May we seek the Truth, knowing we are His and He makes us able.

Monday, July 6, 2009

To thine own self be true

**The Word of God is clear on the connection between loving God, loving others, loving ourselves, and taking time in those relationships.
 

The above statement was on the ‘syllabus’ (link to) for the first day of the Relationship series. Over the past few weeks we have covered the importance of being in a loving relationship with God and loving others, this week we will look at loving ourselves.

Living life fully at peace and being free in grace will allow us to be in a healthy relationship with ourselves.

Grace is God’s free and unmerited favor for sinful humanity.

When we live fully in His grace for us, we find a peace and joy that allows us to live freely!

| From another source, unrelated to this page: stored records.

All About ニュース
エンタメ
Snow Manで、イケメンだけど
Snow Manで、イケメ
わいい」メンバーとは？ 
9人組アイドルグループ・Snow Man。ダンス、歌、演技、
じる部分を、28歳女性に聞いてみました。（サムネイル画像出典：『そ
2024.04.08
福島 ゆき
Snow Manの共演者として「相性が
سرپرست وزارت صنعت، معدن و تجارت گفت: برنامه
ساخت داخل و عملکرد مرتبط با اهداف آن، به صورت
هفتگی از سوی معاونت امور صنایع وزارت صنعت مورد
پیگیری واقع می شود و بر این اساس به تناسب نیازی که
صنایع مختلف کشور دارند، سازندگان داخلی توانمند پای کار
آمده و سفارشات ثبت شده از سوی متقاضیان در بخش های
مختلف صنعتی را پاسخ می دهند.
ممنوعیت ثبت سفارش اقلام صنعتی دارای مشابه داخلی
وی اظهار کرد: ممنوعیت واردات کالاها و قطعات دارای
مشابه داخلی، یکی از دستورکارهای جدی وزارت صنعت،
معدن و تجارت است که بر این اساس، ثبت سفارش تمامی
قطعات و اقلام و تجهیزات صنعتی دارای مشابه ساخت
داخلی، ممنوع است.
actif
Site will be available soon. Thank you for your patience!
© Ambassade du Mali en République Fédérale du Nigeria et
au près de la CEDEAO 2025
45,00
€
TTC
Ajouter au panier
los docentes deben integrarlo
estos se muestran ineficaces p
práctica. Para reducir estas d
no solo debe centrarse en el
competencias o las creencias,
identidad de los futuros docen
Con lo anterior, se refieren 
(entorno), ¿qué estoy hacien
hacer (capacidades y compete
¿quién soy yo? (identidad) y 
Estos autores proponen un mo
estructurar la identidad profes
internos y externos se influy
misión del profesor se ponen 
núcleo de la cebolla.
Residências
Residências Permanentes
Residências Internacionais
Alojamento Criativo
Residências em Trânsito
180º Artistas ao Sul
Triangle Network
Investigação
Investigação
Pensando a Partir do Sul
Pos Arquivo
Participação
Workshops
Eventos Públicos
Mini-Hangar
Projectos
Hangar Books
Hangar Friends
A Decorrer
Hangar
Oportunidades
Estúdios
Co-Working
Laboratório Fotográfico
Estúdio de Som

Living freely allows you to live life purposefully.

Friends and family will you join me in praying today that He will turn our hearts to see Him, hear Him and truly experience Him?

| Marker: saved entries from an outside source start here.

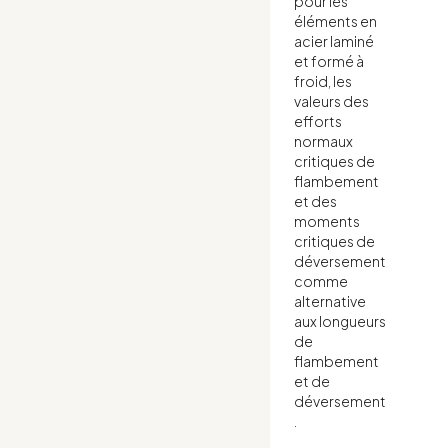
pour les
éléments en
acier laminé
et formé à
froid, les
valeurs des
efforts
normaux
critiques de
flambement
et des
moments
critiques de
déversement
comme
alternative
aux longueurs
de
flambement
et de
déversement
.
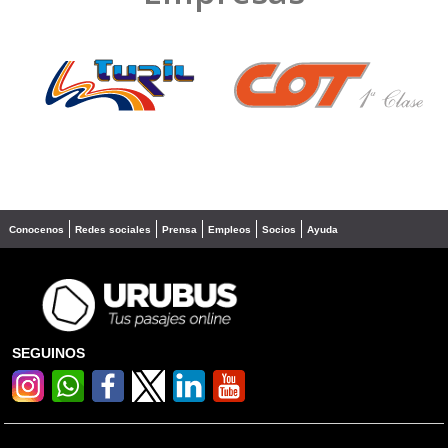
❮
❯
Conocenos
Redes sociales
Prensa
Empleos
Socios
Ayuda
SEGUINOS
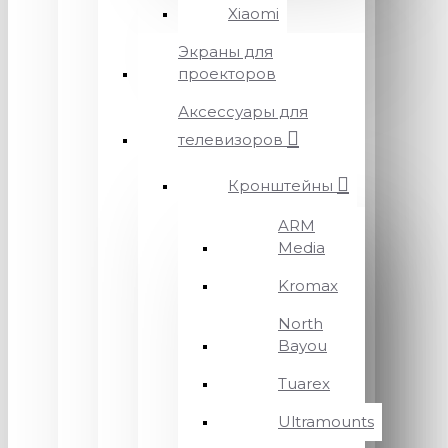
Xiaomi
Экраны для
проекторов
Аксессуары для
телевизоров
Кронштейны
ARM
Media
Kromax
North
Bayou
Tuarex
Ultramounts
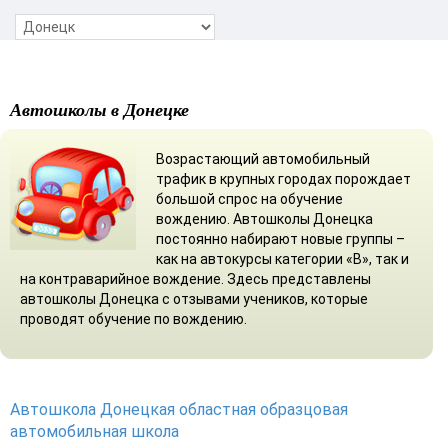
Автошколы в Донецке
Возрастающий автомобильный
трафик в крупных городах порождает
большой спрос на обучение
вождению. Автошколы Донецка
постоянно набирают новые группы –
как на автокурсы категории «В», так и
на контраварийное вождение. Здесь представлены
автошколы Донецка с отзывами учеников, которые
проводят обучение по вождению.
Автошкола Донецкая областная образцовая
автомобильная школа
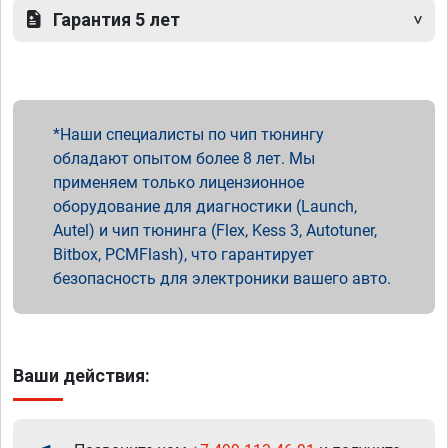
Гарантия 5 лет
Наши специалисты по чип тюнингу
обладают опытом более 8 лет. Мы
применяем только лицензионное
оборудование для диагностики (Launch,
Autel) и чип тюнинга (Flex, Kess 3, Autotuner,
Bitbox, PCMFlash), что гарантирует
безопасность для электроники вашего авто.
Ваши действия:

Dear Heavenly Father thank You Lord for pursuing us and calling us by name. Thank You for desiring to reveal to us our true selves, the ones You created us to be. Please prepare us, ready us to hear the truth You have for us. Amen
 
**Do I love myself?

**Where does my confidence come from?

**What am I confident about?

**Do I know what God says about me?

**Do I hear what God says about me?

**Do I believe what God says about me?

**Do I know the Truth?

But now this is what the LORD says- he who created you, O Jacob
He who formed you, O Israel; "Fear not, for I have redeemed you by name; you are mine."
Isaiah 43:1

The LORD your God is with you, He is mighty to save. He will take great delight in you, he will quiet you with His love, He will rejoice over you with singing. Zephaniah 3:17

"This above all: to thine ownself be true,And it must follow, as the night the day,Thou canst not then be false to any man."-Shakespeare-Hamlet

Seeking to know the Truth will lead us to His amazing grace. If there is one selfish thing you do for yourself today, seek His purpose! Seek Him for love, confidence, and peace. When you seek Him, you will find Him and He will fill you to overflowing. You will then be able to live freely in His love for you. A place that will leave you dancing!
 
May we know that He loves us, cares for us and wants more than anything to bring us close to His heart!

Wednesday, July 1, 2009

Fiddling with the Facilitator

Okay so many, many weeks ago I heard God speaking to my heart that He wanted me to facilitate a blog series on relationships. I wish I could tell you that from the moment He first started whispering until right now here in this very moment that I have felt nothing but elation, excitement, and in complete control. Yes that's what control freaks want to feel all the time! But friends its so not the case here. I have been overwhelmed, frightened, pushed a little too far, stretched, twisted! I have been fiddled with!

Friends I believe we can't truly experience life without allowing God to fiddle with us. You see His fiddling is very purposeful. He doesn't just 'try' something out on us to see if it works, nope, He knows it will! So when He fiddles its all good!

Is it possible that when He fiddles with a mommas heart on releasing her boys into the next season and phase of their lives that there is eternal purpose? Is is possible that this fiddling that really hurts a mommas heart is all about relationship? A relationship in which God is asking me to trust Him above all else. Could this fiddling be about restoring relationships? Will the fiddling be worth it?


Dear Father God I want more than anything to be a girl living on purpose in relationship with You. I want my mind, heart, and soul to be filled with You. I want to trust You and submit to You in all things. Even when it seems what You are asking of me is really stinkin hard. I know You don't fiddle with me because You can, but because You want to. Your fiddling is full of Your heart extended and shared with me. Thank You for loving me before, now and tomorrow. I desire to be Your girl complete fiddled with on purpose. Amen

Friends as the facilitator of this series please know that I have been fiddled with by Our God and know that I believe its all on purpose!

May we allow Him to fiddle with us! May we trust Him, He knows just what needs tweaking and He knows just how to do it perfectly!